This shader is divided into two steps, the vertices compaction/expansion process (highlighted in blue) and the vertex position and normal generation for each one of the vertices reallocated (highlighted in green). This fragment shader is also run over a quad that represents the 2D representation of the 3D voxel space. The uniforms for the programs are explained below.

uPyramid: input texture that contains all the different levels of the pyramid generation, is created while doing the reduction process of the histopyramids.

uBase: input texture containing the active cells result from the previous step.

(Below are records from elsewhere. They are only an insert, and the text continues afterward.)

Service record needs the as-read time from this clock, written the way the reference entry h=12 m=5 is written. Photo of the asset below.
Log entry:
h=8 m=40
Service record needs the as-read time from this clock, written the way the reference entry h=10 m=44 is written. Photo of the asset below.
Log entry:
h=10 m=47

uPot: input texture containing the potential values of the corners from the voxels of the 3D world, calculated in the corners step.

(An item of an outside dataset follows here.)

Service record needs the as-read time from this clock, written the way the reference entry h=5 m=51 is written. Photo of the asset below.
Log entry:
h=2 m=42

uTrianglesIndexes: input texture containing the edges where the vertices will be allocated, it’s based on the triTable from the Marching Cubes implementation of Paul Bourke.

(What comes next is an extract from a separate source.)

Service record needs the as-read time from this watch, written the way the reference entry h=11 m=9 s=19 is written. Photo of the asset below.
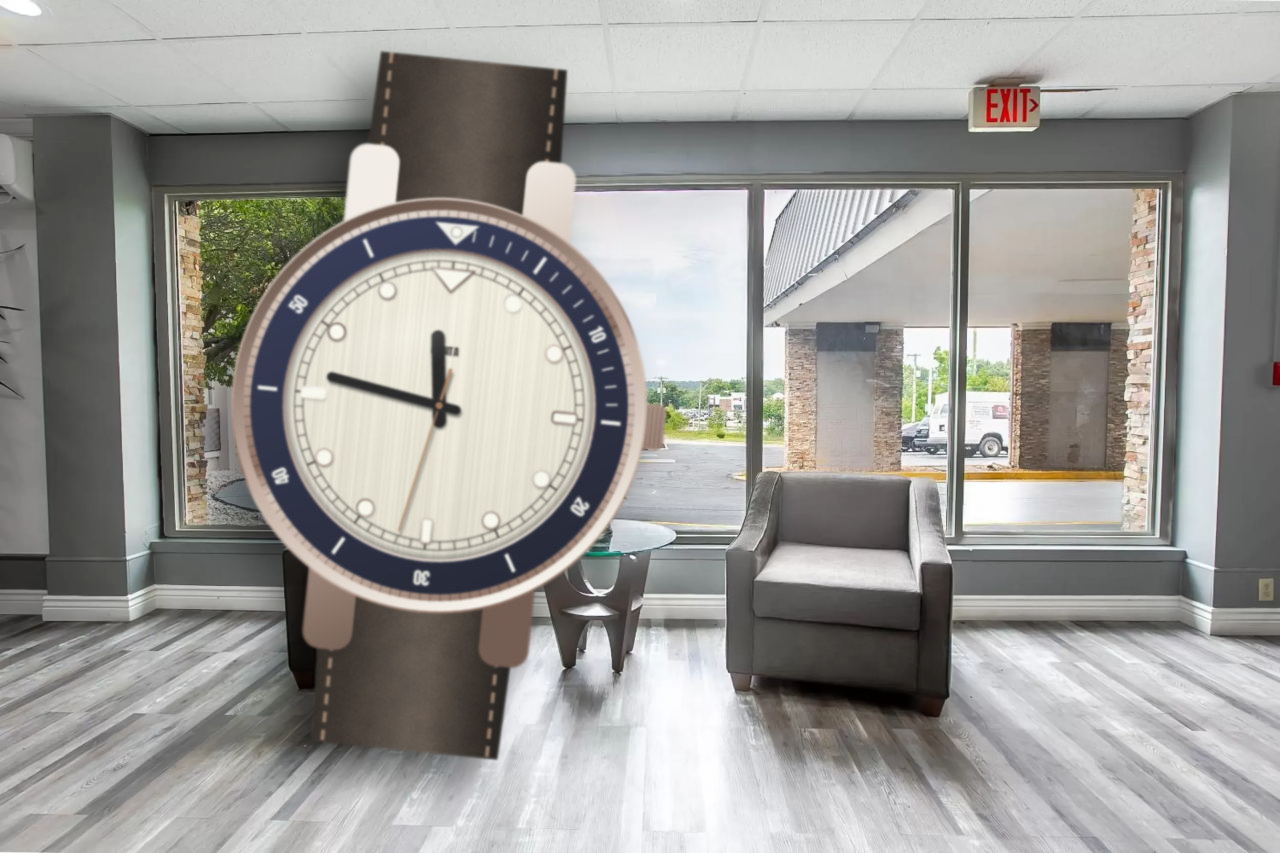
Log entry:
h=11 m=46 s=32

uTotal: input texture of 1×1 containing the total amount of vertices to generate, calculated during the reduction process, this data could also be read using the uPyramid texture.

uFastNormals: input boolean value used to define if the normals are calculated using forward differences or a Sobel kernel.

uRange: iso level used to define the surface required from the potential.

The shader starts evaluating if the one dimensional index key of the fragment to evaluate is lower than the total amount of vertices required, if it’s higher the vertex is discarded. This is done to avoid useless calculations over the quad. If the fragment’s key is below the shader keeps the execution.

The compaction process reallocate the vertices needed for each active voxels in the fragments that pass the first condition, it uses the masks explained in here using the optimizations for the reduction process and the compaction step.

The result for this first step is the corresponding 2D position of the voxel allocated in the active voxels texture, this 2D position will be repeated as many times as vertices are needed for the corresponding voxel in the subsequent fragments. Once this position is obtained the shader continues to the second part, the positions and normals generation.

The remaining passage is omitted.